An international study regarding the impact of litter on marine life shows that the average fulmar, a seabird in the North Sea, has 30 pieces of plastic in its stomach. That is “double the amount found in fulmars in the early 1980s,” reports London’s newspaper The Guardian. Fulmars were studied because “they eat almost anything and do not regurgitate what they ingest.” Among the plastic items found in the stomachs of dead fulmars were toys, tools, ropes, polystyrene cups, mattress foam, plastic bottles, and cigarette lighters. Dr. Dan Barlow, head of research at Friends of the Earth Scotland, says: “From this research we know marine animals around Scotland’s coast are being turned into living dustbins [garbage cans].” The paper adds: “More than 100 of the world’s 300 species of seabird are known to eat plastic accidentally.”

Internet Sign Language

For years deaf people have used teletype machines and, more recently, E-mail to communicate with friends. Now, the proliferation of Webcams, Internet computer cameras, is enabling the deaf to use sign language over the Internet. Even so, according to Canada’s National Post, “the webcam’s narrow field of view and two-dimensional perspective means certain nuances are lost, just as a raised eyebrow or a smirk is lost over the telephone.” Slow Internet connections and other technical problems can make signing over Webcams more difficult. How do the deaf overcome such obstacles? Signers prolong and repeat signs and have learned “to adapt their movements or body position to compensate for problems with perspective,” says the Post. Signers have also found that they can add emphasis to what they say by moving their hands closer to the camera to increase their apparent size.

== AIM 1 ==
According to the text, how many pieces of plastic does the average fulmar in the North Sea have in its stomach?
== AIM 2 ==
Rewrite the rows starting at the one containing "pose: elev=208.2 azim=17.9" and ending at the one containing "Dot at: (257, 278)", replacing "pose" with "camera" and leaving everything else unchanged.

== STORED DATA ==
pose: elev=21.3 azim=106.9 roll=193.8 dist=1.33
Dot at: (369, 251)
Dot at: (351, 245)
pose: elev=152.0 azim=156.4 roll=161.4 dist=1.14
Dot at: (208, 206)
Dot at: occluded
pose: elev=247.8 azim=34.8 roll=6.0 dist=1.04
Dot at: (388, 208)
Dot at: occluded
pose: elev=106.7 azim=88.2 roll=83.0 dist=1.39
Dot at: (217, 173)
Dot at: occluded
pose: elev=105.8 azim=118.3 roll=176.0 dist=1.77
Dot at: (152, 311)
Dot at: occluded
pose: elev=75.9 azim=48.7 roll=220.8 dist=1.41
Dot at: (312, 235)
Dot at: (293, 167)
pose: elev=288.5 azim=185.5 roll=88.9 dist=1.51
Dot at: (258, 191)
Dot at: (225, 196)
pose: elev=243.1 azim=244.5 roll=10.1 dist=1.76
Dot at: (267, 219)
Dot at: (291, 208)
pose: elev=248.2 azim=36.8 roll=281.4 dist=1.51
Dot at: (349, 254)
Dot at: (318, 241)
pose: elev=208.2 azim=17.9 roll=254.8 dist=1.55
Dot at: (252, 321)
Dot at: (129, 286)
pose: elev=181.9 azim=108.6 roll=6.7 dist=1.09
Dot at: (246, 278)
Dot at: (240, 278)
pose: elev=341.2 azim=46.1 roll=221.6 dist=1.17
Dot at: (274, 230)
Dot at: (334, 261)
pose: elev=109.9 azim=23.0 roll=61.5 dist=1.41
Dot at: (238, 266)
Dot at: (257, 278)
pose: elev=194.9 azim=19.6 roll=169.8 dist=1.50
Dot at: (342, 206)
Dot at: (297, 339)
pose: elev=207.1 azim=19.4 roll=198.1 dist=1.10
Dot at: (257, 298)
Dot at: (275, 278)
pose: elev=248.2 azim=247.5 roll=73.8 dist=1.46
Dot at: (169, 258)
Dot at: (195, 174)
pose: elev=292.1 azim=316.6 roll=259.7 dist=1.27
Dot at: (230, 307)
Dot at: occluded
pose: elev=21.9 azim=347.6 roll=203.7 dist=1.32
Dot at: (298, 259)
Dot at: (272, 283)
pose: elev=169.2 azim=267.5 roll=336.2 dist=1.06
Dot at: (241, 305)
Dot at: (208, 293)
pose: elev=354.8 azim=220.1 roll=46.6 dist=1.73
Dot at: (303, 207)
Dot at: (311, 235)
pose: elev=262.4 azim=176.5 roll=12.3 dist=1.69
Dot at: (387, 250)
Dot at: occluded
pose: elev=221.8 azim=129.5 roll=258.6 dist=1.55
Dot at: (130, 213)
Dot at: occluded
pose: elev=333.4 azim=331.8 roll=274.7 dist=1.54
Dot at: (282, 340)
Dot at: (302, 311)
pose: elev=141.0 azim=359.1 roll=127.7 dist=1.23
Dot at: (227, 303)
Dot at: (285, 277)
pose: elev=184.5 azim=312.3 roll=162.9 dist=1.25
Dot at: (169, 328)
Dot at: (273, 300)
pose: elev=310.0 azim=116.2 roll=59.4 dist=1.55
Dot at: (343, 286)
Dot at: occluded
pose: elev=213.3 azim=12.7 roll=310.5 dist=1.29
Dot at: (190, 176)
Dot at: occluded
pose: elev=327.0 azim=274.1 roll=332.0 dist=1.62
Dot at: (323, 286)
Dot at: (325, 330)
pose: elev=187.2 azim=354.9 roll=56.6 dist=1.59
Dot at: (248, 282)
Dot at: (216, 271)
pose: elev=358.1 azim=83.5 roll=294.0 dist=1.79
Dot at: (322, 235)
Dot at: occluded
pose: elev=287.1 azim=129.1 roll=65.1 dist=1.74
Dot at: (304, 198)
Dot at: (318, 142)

== FINAL RESULT 1 ==
30 pieces.

== FINAL RESULT 2 ==
camera: elev=208.2 azim=17.9 roll=254.8 dist=1.55
Dot at: (252, 321)
Dot at: (129, 286)
camera: elev=181.9 azim=108.6 roll=6.7 dist=1.09
Dot at: (246, 278)
Dot at: (240, 278)
camera: elev=341.2 azim=46.1 roll=221.6 dist=1.17
Dot at: (274, 230)
Dot at: (334, 261)
camera: elev=109.9 azim=23.0 roll=61.5 dist=1.41
Dot at: (238, 266)
Dot at: (257, 278)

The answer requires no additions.